Calin Georgescu, candidat d’extrême droite, était arrivé en tête du premier tour, à la surprise générale, mais la Cour constitutionnelle avait annulé l’élection le 6 décembre, deux jours avant la date prévue du deuxième tour. Les autorités l’accusaient d’avoir bénéficié d’une campagne de soutien illicite sur la plateforme TikTok, sur fond de soupçons d’ingérence russe. La Commission européenne a ouvert une enquête. « Un candidat a illégalement bénéficié d’une promotion passive et a déclaré zéro euro de dépenses », avait dénoncé le président sortant, libéral et pro-européen. « Sa campagne a, en outre, été soutenue par un Etat étranger. Il s’agit de choses graves. »
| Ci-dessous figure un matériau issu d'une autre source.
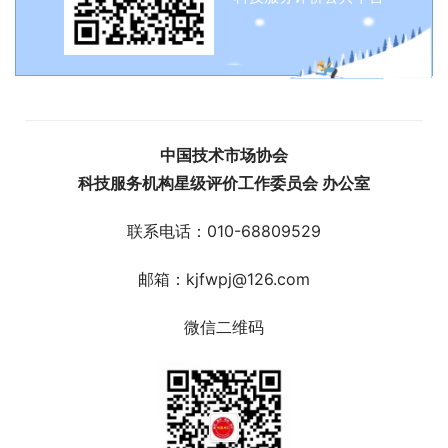
中国技术市场协会
科技服务机构星级评价工作委员会 办公室
联系电话：010-68809529
邮箱：kjfwpj@126.com
微信二维码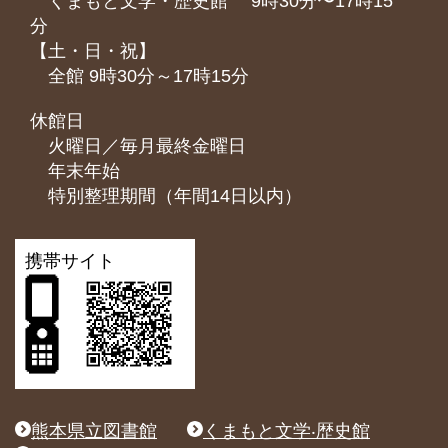
くまもと⽂学・歴史館 9時30分〜17時15
分
【土・日・祝】
全館 9時30分～17時15分
休館日
火曜日／毎月最終金曜日
年末年始
特別整理期間（年間14日以内）
携帯サイト
熊本県立図書館
くまもと文学‧歴史館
Libéral et pro-européen, Klaus Iohannis avait alors décidé de rester jusqu’à l’élection de son successeur, prévue les 4 et 18 mai. Depuis, des dizaines de milliers de Roumains sont descendus dans la rue pour dénoncer un « coup d’Etat » et après plusieurs tentatives de l’opposition, le Parlement avait prévu de se réunir cette semaine en session plénière avant un possible référendum. « Dans quelques jours, le Parlement roumain va se prononcer sur ma révocation et la Roumanie va plonger dans la crise (…) avec des répercussions dans le pays et malheureusement aussi en dehors de nos frontières », a expliqué Klaus Iohannis.

Le vainqueur surprise du premier tour, Calin Georgescu, n’avait pas encore réagi. Critique de l’UE comme de l’Otan et opposé à toute aide militaire à l’Ukraine, il a déposé plusieurs recours en justice contre l’annulation, dont l’un auprès de la Cour européenne des droits de l’homme, qui a rejeté sa requête.